In theory, the instruction is nearly free; it doesn't take more time than a single scalar operation of any other time (2 cycles for 32 threads), but there's a small catch. To understand the problem, consider that the ALUs alone likely have 10 stages (which would mean 5 stages from the scheduler's point of view, since it runs at half the frequency). When you are synchronising, what you want to do is make sure that all threads are at same point of execution. What this effectively means is you are flushing the pipeline!

When flushing a pipeline, you are effectively losing at least as many cycles of execution as there are stages in that pipeline. And I'm not even taking memory latency into consideration here, which would complicate things further. For example, if a memory read isn't completed for one warp, all other warps have to keep waiting for it while trying to synchronise! So, needless to say, this is a Bad Thing. Can it be completely fixed? No. Can it be mostly fixed? Yes.

The basic idea is that if you have two blocks running per multiprocessor, then you'll hopefully still have enough threads running to get decent efficiency while the other block is synchronising. You could also run more blocks per multiprocessor (=> less threads per block, all things equal!); for example, if you had 8 blocks running on a single multiprocessor, and synchronisations were rare enough to practically never happen at the same time, you'd still have 87.5% of your threads available to hide memory latency.

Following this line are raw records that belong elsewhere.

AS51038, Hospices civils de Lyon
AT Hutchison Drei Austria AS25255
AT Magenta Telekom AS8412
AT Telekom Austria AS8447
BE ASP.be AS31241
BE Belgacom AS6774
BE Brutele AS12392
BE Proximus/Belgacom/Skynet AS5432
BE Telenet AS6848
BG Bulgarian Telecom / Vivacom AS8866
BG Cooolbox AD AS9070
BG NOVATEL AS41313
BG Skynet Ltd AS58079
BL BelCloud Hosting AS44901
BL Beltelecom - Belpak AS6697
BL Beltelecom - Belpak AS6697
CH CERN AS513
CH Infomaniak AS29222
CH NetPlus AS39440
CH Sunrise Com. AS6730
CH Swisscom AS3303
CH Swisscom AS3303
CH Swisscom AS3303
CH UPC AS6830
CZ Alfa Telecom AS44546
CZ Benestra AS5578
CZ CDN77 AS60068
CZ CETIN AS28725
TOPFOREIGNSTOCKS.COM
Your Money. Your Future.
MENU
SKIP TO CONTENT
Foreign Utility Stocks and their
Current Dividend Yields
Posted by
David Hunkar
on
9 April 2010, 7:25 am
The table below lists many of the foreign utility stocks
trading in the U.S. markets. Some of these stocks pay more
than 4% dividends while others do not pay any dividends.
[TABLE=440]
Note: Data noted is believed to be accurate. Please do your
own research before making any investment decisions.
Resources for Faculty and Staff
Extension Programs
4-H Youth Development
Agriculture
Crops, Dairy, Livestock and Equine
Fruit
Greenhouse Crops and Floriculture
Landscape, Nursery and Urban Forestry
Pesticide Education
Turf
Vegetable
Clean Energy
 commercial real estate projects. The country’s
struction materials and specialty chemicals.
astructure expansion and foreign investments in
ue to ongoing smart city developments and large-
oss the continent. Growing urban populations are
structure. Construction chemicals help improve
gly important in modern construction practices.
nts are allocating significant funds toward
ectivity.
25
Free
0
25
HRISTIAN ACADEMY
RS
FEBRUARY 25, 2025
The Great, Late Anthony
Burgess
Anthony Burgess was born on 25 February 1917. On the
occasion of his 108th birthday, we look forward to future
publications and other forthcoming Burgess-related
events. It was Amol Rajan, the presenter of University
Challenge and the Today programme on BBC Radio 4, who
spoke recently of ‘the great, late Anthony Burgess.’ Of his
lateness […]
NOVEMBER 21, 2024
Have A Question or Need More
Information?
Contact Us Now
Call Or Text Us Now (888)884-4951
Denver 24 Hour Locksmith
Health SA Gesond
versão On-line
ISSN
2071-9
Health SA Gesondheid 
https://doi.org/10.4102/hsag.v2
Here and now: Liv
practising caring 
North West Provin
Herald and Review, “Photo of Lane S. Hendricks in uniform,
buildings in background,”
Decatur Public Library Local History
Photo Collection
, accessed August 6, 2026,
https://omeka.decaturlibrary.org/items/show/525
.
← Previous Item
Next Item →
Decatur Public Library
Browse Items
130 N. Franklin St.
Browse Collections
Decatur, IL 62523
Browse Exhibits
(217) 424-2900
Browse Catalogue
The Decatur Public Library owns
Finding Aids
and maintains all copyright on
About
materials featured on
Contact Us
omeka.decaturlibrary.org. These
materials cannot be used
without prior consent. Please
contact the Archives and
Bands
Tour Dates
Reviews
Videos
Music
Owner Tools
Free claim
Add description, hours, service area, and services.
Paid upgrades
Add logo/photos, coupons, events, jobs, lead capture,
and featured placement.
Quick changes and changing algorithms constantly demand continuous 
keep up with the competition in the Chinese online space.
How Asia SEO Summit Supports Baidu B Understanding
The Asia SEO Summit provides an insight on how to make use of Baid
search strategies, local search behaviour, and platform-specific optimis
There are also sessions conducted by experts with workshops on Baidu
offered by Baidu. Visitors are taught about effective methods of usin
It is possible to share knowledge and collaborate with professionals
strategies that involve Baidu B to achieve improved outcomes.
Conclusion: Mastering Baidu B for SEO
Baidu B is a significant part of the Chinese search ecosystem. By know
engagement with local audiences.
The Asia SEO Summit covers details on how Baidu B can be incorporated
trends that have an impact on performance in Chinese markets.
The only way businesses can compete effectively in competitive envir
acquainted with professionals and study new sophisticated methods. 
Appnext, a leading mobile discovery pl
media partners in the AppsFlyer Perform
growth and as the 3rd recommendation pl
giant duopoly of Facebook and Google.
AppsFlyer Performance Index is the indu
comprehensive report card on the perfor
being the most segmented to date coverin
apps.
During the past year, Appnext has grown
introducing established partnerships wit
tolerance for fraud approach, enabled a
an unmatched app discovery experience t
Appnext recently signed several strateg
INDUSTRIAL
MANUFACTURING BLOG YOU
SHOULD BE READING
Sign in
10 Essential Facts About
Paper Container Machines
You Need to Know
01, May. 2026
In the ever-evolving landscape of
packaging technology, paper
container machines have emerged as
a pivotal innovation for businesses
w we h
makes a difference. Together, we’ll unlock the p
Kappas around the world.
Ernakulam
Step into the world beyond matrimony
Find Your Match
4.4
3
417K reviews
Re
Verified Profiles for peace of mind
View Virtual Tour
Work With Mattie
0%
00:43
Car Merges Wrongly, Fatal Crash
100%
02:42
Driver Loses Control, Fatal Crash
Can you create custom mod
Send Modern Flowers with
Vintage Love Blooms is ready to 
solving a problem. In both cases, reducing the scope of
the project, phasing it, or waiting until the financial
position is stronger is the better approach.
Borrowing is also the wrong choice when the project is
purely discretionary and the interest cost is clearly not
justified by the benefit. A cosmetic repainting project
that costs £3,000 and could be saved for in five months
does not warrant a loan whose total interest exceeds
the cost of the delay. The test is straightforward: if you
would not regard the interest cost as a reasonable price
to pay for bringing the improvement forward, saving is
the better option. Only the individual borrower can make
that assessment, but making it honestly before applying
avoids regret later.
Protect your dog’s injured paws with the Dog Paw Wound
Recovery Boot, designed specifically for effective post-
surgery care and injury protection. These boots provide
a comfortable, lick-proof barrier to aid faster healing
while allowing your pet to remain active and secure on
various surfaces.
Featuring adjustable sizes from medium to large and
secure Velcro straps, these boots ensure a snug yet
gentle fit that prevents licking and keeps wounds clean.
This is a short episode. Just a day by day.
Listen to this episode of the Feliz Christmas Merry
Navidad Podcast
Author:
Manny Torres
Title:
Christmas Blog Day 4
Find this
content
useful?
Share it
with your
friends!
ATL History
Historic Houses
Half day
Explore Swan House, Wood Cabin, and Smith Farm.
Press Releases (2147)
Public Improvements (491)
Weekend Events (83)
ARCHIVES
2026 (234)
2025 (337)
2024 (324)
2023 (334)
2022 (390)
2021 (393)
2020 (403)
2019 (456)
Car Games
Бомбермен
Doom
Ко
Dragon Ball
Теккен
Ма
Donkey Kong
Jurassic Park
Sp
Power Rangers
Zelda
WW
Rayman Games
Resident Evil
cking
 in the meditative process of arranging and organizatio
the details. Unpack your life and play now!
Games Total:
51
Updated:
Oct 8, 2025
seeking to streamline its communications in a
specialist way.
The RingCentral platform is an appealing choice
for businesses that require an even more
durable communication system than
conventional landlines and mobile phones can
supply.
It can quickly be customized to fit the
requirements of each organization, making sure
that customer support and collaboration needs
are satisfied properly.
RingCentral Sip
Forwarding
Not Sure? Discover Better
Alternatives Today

So that's how it works for local synchronisation. If you *absolutely* need global synchronisation, remember you could just divide your workload into multiple kernels and let the CPU do the synchronisation. If that doesn't work in your specific case, or it wouldn't be efficient enough, then it is still possible for threads to communicate with each other via device memory, pretty much like you could do it on the CPU. Just make sure you know which blocks are running at a given time for your target GPU architecture, since the number of multiprocessors could vary!

The techniques to prevent read-after-writes hazards in this case are the same that can apply to CPUs, although for the latter, they can sometimes implicitly work through a shared L2 cache. In CUDA's case, there is no memory read/write caching at all, so you need to incur the entire memory latency several times make global synchronisation work. Obviously, in an ideal world, you'd have both very efficient local synchronisation and L2-based global synchronisation, but it looks like we aren't there yet with G80.